Sienna Rose Green (born 1 November 2004) is an Australian female water polo Olympian, who plays the centre back position. She competed for Australia at the 2024 Paris Olympics in the water polo women's tournament, and won a silver medal.

== Early and personal life ==
Green was born in North Sydney, New South Wales, Australia. She is the daughter of former water polo players Tessa and Antony Green; her father represented Australia at the 1989 Maccabiah Games (winning a bronze medal) and the 1993 Maccabiah Games in Israel. She has one older sister, Allie, and one older brother, Zac (who played for the Australian men's U18 water polo team, and plays water polo as a defender for UC Santa Barbara). She became interested in water polo at age nine as she saw it as a combination of her two favourite sports, swimming and basketball.

She attended high school at SCEGGS Darlinghurst in Sydney, and lives in Mosman, New South Wales, Australia.

==Water polo career==
Green's coach is Australian former Olympian Rebecca Rippon.

Green played for the University of Sydney Water Polo Club (the Lions). With them, she won the U18 Australian Nationals competition in 2020, and an Australian Water Polo League (KAP7 Cup) title in 2021.

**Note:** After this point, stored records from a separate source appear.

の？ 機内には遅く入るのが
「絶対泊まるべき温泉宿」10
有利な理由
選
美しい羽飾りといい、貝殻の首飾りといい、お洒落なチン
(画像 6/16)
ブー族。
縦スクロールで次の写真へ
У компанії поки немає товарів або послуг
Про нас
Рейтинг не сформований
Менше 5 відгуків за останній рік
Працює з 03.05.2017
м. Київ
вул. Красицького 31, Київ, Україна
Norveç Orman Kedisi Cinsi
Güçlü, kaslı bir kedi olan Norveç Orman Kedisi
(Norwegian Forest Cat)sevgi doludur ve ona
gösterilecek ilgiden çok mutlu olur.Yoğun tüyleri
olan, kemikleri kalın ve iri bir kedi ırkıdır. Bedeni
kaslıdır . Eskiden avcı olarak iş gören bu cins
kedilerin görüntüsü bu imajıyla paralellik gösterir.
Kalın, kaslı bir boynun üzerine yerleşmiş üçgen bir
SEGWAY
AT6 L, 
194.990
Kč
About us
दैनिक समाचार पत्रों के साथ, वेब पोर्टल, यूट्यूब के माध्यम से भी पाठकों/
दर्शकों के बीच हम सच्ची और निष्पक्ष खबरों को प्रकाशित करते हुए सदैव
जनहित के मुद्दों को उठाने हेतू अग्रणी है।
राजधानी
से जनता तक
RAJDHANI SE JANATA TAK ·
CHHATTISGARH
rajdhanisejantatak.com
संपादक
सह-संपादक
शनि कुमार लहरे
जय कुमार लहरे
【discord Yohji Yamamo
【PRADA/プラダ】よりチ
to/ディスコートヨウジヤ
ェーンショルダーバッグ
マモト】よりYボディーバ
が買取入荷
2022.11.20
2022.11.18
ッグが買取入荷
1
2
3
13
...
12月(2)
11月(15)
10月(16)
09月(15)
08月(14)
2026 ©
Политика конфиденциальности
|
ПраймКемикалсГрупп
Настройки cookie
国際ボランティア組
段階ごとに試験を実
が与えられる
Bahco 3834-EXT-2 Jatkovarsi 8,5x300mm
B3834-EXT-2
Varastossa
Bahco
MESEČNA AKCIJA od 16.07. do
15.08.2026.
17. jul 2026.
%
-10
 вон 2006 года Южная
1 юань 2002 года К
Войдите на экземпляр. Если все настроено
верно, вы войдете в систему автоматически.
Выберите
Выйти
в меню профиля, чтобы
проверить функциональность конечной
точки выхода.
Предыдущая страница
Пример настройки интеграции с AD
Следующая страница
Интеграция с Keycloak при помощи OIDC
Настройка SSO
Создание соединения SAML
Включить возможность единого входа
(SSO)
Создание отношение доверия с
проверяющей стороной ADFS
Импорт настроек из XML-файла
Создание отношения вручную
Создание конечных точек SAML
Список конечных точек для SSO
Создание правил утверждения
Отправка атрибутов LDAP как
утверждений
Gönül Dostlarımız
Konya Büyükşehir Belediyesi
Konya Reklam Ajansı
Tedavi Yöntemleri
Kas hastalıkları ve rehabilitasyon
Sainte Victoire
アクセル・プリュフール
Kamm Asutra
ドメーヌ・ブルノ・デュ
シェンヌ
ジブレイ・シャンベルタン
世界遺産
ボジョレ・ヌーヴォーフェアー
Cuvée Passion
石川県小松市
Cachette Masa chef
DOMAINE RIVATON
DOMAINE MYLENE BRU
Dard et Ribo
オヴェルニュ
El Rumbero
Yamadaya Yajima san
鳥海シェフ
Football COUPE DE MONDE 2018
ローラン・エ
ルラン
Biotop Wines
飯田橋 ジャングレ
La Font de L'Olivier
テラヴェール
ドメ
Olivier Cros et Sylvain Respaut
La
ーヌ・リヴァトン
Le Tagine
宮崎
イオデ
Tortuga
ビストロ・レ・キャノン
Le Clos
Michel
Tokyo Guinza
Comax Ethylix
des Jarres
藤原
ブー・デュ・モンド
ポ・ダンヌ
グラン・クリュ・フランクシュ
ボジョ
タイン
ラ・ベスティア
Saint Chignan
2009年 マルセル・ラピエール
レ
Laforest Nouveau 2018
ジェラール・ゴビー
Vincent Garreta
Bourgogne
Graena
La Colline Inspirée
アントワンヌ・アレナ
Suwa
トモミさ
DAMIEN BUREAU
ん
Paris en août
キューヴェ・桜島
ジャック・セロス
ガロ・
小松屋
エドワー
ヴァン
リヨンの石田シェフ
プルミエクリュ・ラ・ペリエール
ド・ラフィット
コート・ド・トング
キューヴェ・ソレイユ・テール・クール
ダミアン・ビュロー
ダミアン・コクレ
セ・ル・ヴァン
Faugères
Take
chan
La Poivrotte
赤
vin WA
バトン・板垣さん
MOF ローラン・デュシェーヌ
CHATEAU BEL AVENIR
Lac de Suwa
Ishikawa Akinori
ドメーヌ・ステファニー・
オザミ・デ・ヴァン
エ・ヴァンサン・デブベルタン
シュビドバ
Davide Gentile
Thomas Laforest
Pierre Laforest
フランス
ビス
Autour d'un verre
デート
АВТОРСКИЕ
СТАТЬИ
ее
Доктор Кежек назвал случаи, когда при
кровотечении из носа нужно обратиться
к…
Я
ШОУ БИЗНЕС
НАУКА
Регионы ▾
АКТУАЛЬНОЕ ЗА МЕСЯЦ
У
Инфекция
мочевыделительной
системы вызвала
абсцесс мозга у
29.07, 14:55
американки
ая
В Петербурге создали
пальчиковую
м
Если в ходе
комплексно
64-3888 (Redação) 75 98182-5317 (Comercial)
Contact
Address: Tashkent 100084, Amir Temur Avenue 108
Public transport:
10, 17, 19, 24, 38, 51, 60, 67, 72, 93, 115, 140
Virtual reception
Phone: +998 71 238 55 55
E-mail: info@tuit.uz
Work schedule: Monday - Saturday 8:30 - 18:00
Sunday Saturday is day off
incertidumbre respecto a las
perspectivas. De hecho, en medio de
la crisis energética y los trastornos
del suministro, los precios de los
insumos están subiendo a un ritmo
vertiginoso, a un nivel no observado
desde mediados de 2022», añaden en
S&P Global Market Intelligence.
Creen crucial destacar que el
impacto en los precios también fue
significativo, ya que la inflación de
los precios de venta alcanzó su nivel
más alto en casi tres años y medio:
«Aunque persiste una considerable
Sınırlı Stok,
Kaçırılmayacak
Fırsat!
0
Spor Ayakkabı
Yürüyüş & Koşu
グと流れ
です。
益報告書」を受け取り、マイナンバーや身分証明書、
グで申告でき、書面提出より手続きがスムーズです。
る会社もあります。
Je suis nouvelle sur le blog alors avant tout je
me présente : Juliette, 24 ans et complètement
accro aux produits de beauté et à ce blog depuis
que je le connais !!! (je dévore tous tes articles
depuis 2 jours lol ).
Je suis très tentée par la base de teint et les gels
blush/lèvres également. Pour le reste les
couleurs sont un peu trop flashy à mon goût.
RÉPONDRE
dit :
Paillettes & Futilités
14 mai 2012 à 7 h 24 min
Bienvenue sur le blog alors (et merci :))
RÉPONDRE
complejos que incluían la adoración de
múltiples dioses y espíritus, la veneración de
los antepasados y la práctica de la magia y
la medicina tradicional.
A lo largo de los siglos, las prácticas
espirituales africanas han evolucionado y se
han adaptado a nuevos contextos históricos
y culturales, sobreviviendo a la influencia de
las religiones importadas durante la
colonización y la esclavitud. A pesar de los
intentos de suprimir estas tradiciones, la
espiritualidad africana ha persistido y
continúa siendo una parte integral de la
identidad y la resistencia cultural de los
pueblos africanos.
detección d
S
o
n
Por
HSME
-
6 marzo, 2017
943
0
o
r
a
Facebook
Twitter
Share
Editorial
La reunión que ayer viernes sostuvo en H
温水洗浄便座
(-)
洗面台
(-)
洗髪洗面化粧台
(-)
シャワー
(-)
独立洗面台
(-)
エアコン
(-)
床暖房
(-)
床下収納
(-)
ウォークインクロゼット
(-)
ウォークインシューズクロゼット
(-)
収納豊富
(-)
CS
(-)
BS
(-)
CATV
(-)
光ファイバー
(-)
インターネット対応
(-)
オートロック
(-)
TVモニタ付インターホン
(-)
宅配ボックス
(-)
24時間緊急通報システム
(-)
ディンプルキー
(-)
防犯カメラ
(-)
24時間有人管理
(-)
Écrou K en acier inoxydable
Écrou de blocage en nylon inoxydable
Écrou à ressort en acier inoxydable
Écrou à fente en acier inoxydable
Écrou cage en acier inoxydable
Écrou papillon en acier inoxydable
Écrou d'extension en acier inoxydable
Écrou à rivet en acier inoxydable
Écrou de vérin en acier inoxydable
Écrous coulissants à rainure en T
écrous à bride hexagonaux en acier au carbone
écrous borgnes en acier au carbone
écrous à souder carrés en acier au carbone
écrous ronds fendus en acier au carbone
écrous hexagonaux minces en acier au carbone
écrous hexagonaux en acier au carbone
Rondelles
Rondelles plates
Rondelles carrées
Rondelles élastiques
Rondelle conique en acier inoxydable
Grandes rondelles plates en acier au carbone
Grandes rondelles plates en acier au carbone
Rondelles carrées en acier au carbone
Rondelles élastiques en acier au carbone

She played in 2023 as a central defender for the University of California, Los Angeles, scoring 39 goals in the team's 29 games. The team made it to the NCAA semifinals, where it lost to Stanford University, which went on to win the national championship. Green was named Association of Collegiate Water Polo Coaches (ACWPC) All-American (Honorable Mention 2023), Mountain Pacific Sports Federation (MPSF) All-Newcomer Team (2023), and ACWPC All-Academic (Outstanding 2023).

Green was captain of the Australian national U18 girls' team. She was captain and the highest goal-scorer of the Australian team at the 2022 FINA World Women's Youth Water Polo Championships in Belgrade, Serbia.

In 2022, Green earned her first cap for the Stingers, the Australia women's national water polo team, at the 2022 FINA Water Polo World League Intercontinental Cup against Canada; the Stingers won the gold medal in the tournament.

In September 2023 she played for the Australian Women's U20 team in the 2023 World Aquatics Women's U20 Water Polo Championships in Portugal.

At 19 years of age, Green was made the youngest member of the Stingers' 2024 world championships team, and the youngest member of the Stingers ever. She plays for the team as a utility player. Green competed in all seven games at the 2024 World Aquatics Championships, in Doha, Qatar, in which the team came in sixth.

===2024 Paris Olympics===
Green competed for Australia at the 2024 Paris Olympics in the Water polo women's tournament at the Paris Aquatic Centre and Paris La Défense Arena, and won a silver medal with Australia. She was the youngest Australian woman to compete in Water Polo in the Olympics, and scored three goals in seven games, six of which Australia won.